De plus, nous sommes constamment bombardés de messages sur la minceur, d’informations sur des régimes « miracles » et sur la beauté. Tout cela influence l’image que nous avons de nous-mêmes. « Notre corps est un objet imparfait qui nécessite un important investissement ainsi qu’un travail constant. En tentant d’atteindre un idéal de beauté inaccessible, les femmes mettent bien plus que leur budget en péril : leur santé physique et psychologique inquiète plusieurs spécialistes. » [2]
Nombreuses sont aussi, dans les médias, les publicités alimentaires qui nous incitent à manger, voire à grignoter (souvent des produits alimentaires peu recommandés dans le cadre d’une alimentation équilibrée : boissons sucrées, en-cas chocolatés, confiseries…). Mettant en scène des acteurs minces, ces messages publicitaires sont donc contradictoires : mangez mais restez minces !

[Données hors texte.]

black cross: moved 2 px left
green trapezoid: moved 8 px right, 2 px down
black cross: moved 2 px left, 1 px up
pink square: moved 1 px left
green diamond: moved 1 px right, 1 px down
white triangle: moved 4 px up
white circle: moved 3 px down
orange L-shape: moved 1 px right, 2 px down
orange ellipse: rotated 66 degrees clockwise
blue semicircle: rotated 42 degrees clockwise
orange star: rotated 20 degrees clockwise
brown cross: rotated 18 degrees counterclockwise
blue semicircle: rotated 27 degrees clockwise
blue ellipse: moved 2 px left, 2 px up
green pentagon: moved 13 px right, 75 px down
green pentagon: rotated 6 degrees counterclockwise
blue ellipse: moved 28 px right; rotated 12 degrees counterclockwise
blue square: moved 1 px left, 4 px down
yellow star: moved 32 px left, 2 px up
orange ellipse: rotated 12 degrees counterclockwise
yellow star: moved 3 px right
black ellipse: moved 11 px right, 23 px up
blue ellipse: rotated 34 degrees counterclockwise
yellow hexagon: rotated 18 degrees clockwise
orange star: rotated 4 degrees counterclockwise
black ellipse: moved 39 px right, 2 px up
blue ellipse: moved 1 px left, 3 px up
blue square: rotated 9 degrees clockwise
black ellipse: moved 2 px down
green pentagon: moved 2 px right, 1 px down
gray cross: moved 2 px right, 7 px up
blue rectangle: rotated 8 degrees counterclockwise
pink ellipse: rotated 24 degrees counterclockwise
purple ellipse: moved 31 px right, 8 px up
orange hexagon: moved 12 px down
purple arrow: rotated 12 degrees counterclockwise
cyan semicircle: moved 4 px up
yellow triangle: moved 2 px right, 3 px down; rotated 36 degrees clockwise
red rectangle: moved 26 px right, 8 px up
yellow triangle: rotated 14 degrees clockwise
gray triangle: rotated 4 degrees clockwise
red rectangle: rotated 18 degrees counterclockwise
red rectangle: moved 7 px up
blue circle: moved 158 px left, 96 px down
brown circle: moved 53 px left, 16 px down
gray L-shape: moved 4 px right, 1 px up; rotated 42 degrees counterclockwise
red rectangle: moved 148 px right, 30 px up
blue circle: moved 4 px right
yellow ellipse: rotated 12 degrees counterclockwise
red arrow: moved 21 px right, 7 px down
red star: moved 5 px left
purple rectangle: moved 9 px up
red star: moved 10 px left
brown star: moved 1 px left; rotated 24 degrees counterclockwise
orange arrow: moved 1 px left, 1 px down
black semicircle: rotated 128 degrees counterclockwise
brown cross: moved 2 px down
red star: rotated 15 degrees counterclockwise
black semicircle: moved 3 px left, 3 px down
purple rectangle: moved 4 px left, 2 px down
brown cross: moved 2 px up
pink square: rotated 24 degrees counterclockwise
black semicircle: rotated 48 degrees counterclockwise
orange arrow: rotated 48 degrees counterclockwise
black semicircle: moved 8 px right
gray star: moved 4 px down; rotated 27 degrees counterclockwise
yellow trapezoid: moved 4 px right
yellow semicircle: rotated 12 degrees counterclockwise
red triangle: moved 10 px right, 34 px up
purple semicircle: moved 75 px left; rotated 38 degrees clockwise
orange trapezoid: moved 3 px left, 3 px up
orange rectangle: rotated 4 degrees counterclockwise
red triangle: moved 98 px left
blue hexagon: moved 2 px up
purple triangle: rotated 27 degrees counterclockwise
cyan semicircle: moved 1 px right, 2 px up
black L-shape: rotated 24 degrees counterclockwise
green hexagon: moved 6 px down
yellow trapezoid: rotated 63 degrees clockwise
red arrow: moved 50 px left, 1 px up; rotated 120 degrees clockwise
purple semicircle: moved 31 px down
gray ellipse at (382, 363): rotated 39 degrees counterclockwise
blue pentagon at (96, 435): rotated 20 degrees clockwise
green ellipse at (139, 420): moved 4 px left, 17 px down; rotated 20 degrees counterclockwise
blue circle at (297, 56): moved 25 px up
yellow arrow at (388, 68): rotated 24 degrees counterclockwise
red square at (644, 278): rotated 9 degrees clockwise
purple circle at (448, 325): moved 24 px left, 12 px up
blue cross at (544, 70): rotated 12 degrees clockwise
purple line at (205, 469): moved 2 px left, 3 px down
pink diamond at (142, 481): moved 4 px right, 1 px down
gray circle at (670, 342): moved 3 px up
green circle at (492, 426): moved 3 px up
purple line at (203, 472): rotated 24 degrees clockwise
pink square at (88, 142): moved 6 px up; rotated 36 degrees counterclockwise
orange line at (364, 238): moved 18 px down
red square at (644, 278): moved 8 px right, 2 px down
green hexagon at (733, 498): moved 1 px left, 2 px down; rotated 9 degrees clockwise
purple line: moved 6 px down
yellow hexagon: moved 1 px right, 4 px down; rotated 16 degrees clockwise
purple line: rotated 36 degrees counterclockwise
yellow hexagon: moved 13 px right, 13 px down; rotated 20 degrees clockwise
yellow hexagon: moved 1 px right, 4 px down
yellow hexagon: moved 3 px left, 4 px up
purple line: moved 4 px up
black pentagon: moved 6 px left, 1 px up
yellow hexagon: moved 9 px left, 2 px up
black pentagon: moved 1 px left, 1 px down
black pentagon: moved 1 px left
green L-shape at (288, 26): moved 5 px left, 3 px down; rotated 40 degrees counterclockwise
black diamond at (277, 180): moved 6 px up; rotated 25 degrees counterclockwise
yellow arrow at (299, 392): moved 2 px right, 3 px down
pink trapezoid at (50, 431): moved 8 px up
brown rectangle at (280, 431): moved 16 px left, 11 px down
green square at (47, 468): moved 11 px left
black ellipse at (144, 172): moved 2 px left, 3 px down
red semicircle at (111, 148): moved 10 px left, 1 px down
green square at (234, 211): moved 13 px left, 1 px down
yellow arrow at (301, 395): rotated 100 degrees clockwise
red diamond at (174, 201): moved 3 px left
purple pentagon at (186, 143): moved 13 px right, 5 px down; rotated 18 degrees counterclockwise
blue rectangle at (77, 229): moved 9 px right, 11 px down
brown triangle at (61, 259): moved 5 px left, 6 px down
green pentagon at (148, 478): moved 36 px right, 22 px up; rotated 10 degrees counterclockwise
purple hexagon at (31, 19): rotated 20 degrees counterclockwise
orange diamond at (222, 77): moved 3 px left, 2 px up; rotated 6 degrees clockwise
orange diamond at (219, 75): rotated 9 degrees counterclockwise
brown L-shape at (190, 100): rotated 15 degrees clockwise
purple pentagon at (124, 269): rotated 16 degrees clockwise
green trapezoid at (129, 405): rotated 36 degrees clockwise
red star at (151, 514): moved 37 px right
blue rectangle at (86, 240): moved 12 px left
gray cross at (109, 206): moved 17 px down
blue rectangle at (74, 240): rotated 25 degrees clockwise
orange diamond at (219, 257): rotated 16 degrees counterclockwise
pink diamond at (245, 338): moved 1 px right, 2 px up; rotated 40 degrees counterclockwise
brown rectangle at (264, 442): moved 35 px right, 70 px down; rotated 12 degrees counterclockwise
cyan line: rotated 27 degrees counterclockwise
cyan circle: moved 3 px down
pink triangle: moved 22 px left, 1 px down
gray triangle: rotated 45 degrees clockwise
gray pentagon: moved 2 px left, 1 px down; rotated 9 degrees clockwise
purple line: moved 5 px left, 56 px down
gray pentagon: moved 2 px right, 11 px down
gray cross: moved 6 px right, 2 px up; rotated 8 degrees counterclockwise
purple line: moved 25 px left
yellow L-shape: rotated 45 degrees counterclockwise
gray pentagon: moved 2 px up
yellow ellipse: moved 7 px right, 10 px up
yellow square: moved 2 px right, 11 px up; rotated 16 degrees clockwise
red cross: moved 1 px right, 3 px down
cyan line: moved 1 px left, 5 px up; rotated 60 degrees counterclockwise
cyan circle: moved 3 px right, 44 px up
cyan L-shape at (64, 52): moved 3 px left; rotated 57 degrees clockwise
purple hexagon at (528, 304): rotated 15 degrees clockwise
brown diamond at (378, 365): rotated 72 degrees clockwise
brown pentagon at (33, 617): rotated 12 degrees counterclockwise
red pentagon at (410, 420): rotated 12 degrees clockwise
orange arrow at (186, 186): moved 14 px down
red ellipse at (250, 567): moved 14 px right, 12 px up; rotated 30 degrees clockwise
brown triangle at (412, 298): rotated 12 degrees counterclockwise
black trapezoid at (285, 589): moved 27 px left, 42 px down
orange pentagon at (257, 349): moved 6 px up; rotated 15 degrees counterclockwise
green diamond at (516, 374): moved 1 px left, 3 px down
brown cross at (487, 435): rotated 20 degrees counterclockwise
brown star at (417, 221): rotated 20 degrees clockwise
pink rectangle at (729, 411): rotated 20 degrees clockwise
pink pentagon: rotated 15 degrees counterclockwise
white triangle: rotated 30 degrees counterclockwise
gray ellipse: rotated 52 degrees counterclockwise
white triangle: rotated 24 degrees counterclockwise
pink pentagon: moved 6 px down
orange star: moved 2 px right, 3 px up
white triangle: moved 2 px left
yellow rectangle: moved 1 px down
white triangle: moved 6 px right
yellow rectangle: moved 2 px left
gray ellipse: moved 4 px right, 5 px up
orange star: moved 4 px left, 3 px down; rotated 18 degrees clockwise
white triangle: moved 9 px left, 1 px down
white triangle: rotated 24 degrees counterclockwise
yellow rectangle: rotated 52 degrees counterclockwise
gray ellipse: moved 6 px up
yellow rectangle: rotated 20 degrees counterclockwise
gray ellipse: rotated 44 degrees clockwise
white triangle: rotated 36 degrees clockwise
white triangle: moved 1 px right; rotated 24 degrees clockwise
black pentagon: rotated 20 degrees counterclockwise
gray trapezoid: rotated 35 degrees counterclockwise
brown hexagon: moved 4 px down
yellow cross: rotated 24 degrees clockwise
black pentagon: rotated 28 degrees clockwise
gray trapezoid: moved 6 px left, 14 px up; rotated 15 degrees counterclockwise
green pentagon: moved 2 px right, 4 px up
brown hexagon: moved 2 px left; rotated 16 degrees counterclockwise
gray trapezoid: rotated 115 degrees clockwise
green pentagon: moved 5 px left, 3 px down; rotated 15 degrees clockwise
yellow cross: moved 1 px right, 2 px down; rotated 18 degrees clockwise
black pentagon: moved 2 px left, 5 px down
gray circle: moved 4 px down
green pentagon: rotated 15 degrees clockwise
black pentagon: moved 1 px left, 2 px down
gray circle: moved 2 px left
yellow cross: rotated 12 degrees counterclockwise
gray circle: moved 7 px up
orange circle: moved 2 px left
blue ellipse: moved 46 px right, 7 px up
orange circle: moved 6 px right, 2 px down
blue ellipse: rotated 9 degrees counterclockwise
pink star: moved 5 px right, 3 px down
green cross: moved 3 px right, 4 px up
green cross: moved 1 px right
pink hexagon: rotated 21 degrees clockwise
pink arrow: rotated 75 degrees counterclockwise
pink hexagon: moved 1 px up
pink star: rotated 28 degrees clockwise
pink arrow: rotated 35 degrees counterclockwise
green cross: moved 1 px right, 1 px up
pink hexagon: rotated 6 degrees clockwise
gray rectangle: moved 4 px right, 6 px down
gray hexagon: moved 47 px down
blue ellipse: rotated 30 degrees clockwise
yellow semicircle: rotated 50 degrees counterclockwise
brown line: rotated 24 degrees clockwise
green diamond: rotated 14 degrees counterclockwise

La médecine : prévenir = maigrir ?
Si être gros est souvent mal perçu dans nos sociétés, la lutte contre l’obésité d’un point de vue médical semble avoir contribué à la stigmatisation des rondeurs : le « gros », incapable de se contrôler, prend, en plus, des risques pour sa santé.
Mythe ou réalité ? Une personne mince est toujours en meilleure santé qu’une personne en surpoids.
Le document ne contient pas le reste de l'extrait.